_Exercise description_
Write what comes next in the forum thread about extracting list items with a regular expression, starting after its final sentence.

Reputation: 813
This is sort of a contrived example, but I'm trying to get at a general principle here.
Given phrases written in English using this list-like form:
I have a cat
I have a cat and a dog
I have a cat, a dog, and a guinea pig
I have a cat, a dog, a guinea pig, and a snake
Can I use a regular expression to get all of the items, regardless of how many there are? Note that the items may contain multiple words.
Obviously if I have just one, then I can use I have a (.+)
, and if there are exactly two, I have a (.+) and a (.+)
works.
But things get more complicated if I want to match more than just one example. If I want to extract the list items from the first two examples, I would think this would work: I have a (.*)(?: and a (.*))?
And while this works on the first phrase, telling me I have a cat
and null
, for the second one it tells me I have a cat and a dog
and null
. Things only get worse when I try to match phrases in even more forms.
Is there any way I can use regexes for this purpose? It seems rather simple, and I don't understand why my regex that matches 2-item lists works, but the one that matches 1- or 2-item lists does not.
Upvotes: 7
Views: 691
Reputation: 271
Provide one java implementiaon, using the positive lookahead regexp. See below:
String str0 = "I have a cat";
String str1 = "I have a cat and a dog";
String str2 = "I have a cat, a dog, and a guinea pig";
String str3 = "I have a cat, a dog, a guinea pig, and a snake";
String regexp = "(?m)\\ba\\s+.*?(?=(?:,|$|and))";
Pattern pMod = Pattern.compile(regexp);
Matcher mMod = pMod.matcher(str3);
while (mMod.find()) {
System.out.println(mMod.group(0));
}
For str3, the output is:
a cat
a dog
a guinea pig
a snake
if the item could be 'a', 'an', or 'one' starting, then the regex could be (?m)\\b(one|an|a)\\s+.*?(?=(?:,|$|and))
(?m)
means to enable the MULTILINE flag when doing the parsing.
In multiline mode the expressions ^ and $ match just after or just before, respectively, a line terminator or the end of the input sequence. By default these expressions only match at the beginning and the end of the entire input sequence.

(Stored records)
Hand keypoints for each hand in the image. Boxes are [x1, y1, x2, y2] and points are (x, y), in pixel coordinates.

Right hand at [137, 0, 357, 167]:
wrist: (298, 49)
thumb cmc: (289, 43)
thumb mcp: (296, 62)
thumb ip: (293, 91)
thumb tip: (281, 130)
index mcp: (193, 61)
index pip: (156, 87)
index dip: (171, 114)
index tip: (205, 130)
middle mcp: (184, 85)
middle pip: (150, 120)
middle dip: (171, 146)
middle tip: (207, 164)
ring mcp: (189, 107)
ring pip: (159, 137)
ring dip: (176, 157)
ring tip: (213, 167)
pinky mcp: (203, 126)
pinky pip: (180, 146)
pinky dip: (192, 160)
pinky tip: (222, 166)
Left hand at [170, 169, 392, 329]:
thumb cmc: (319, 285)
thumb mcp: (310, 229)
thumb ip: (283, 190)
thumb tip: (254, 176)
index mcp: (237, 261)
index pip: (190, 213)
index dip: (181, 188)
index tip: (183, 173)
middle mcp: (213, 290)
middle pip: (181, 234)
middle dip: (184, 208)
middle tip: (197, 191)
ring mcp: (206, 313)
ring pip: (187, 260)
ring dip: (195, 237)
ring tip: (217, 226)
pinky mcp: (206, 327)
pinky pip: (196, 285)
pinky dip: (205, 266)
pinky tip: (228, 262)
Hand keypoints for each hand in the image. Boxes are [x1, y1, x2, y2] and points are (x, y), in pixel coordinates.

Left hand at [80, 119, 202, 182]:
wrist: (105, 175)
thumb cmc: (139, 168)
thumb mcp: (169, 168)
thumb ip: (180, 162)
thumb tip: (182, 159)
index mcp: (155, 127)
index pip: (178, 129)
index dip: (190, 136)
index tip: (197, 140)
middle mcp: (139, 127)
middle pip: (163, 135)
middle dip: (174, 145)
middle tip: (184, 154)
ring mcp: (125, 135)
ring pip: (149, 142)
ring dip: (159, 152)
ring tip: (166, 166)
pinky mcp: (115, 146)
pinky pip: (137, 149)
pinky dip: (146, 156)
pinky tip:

_Reply to the task_
Upvotes: 1
Reputation: 89574
What you can do is to use the \G
anchor with the find
method:
(?:\G(?!\A)(?:,? and|,)|\bI have) an? ((?>[b-z]+|\Ba|a(?!nd\b))+(?> (?>[b-z]+|\Ba|a(?!nd\b))+)*)
or more simple:
(?:\G(?!\A)(?:,? and|,)|\bI have) an? ((?!and\b)[a-z]+(?> (?!and\b)[a-z]+)*)
The \G
is the position in the string after the last match. The pattern has two entry points. The first match will use the second entry point: \bI have
, and next matches, the first entry point that allows only contiguous results.
Note: \G
means match the position after the last match but it match the start of the string too. (?!\A)
is here to avoid this case.
regex planet (click the Java button)
Upvotes: 1
Reputation: 11545
I use regex splitting to do it. But this assumes sentence format exactly matching your input set:
>>> SPLIT_REGEX = r', |I have|and|, and'
>>> for sample in ('I have a cat', 'I have a cat and a dog', 'I have a cat, a dog, and a guinea pig', 'I have a cat, a dog, a guinea pig, and a snake'):
... print [x.strip() for x in re.split(SPLIT_REGEX, sample) if x.strip()]
...
['a cat']
['a cat', 'a dog']
['a cat', 'a dog', 'a guinea pig']
['a cat', 'a dog', 'a guinea pig', 'a snake']
Upvotes: 1
Reputation: 53535
You can use a non-capturing group as a conditional delimiter (either a comma or end-of-line):
' a (.*?)(?:,|$)'
Example in python:
import re
line = 'I have a cat, a dog, a guinea pig, and a snake'
mat = re.findall(r' a (.*?)(?:,|$)', line)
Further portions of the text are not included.